## Problem to solve:
From the line containing "pyautogui.moveTo(280, 114)" down to the final line of the entries below, quote every line verbatim. Exclude pictures.

[Stored data entries]

>>>>>

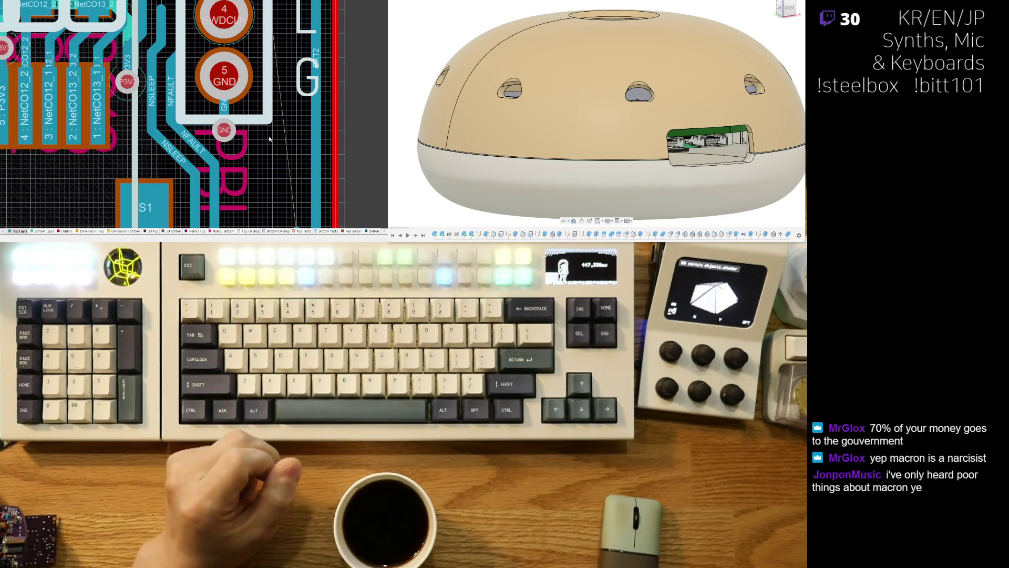
# Step: Straighten the EXT1 trace's diagonal and shift its vertical run left beside S1
pyautogui.moveTo(263, 216)
pyautogui.mouseDown(button='right')
pyautogui.moveTo(265, 149)
pyautogui.moveTo(280, 114)
pyautogui.mouseUp(button='right')
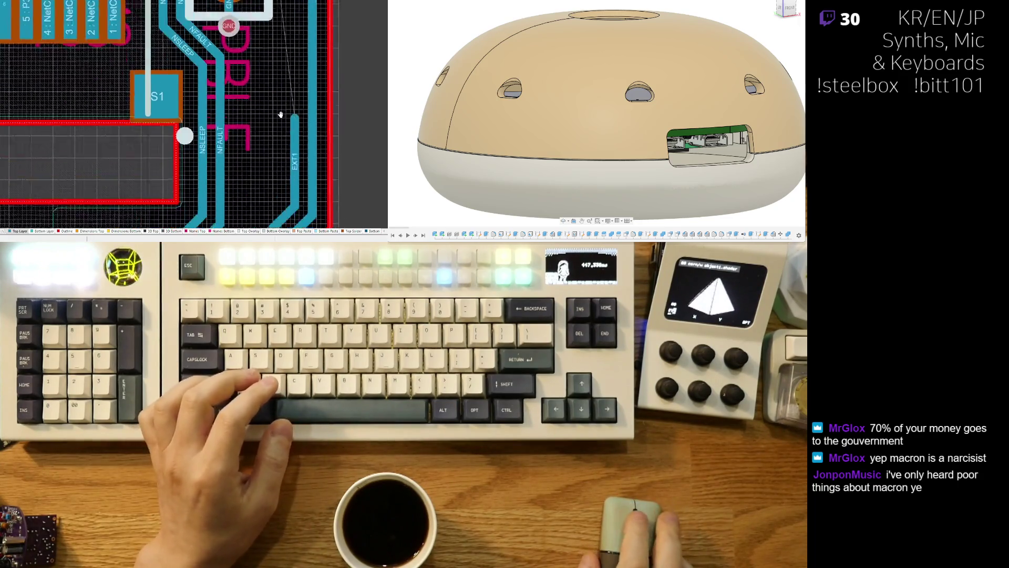
pyautogui.keyDown('ctrl'); pyautogui.scroll(-3, 276, 128); pyautogui.keyUp('ctrl')
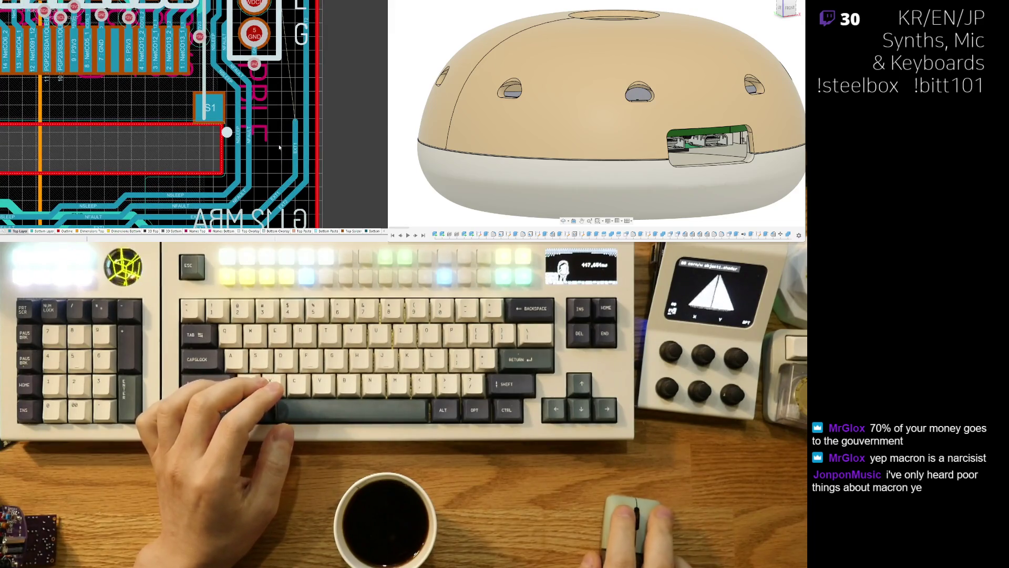
pyautogui.keyDown('ctrl'); pyautogui.scroll(2, 260, 210); pyautogui.keyUp('ctrl')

<<<<<

## Exercise result:
pyautogui.moveTo(280, 114)
pyautogui.mouseUp(button='right')
pyautogui.keyDown('ctrl'); pyautogui.scroll(-3, 276, 128); pyautogui.keyUp('ctrl')
pyautogui.keyDown('ctrl'); pyautogui.scroll(2, 260, 210); pyautogui.keyUp('ctrl')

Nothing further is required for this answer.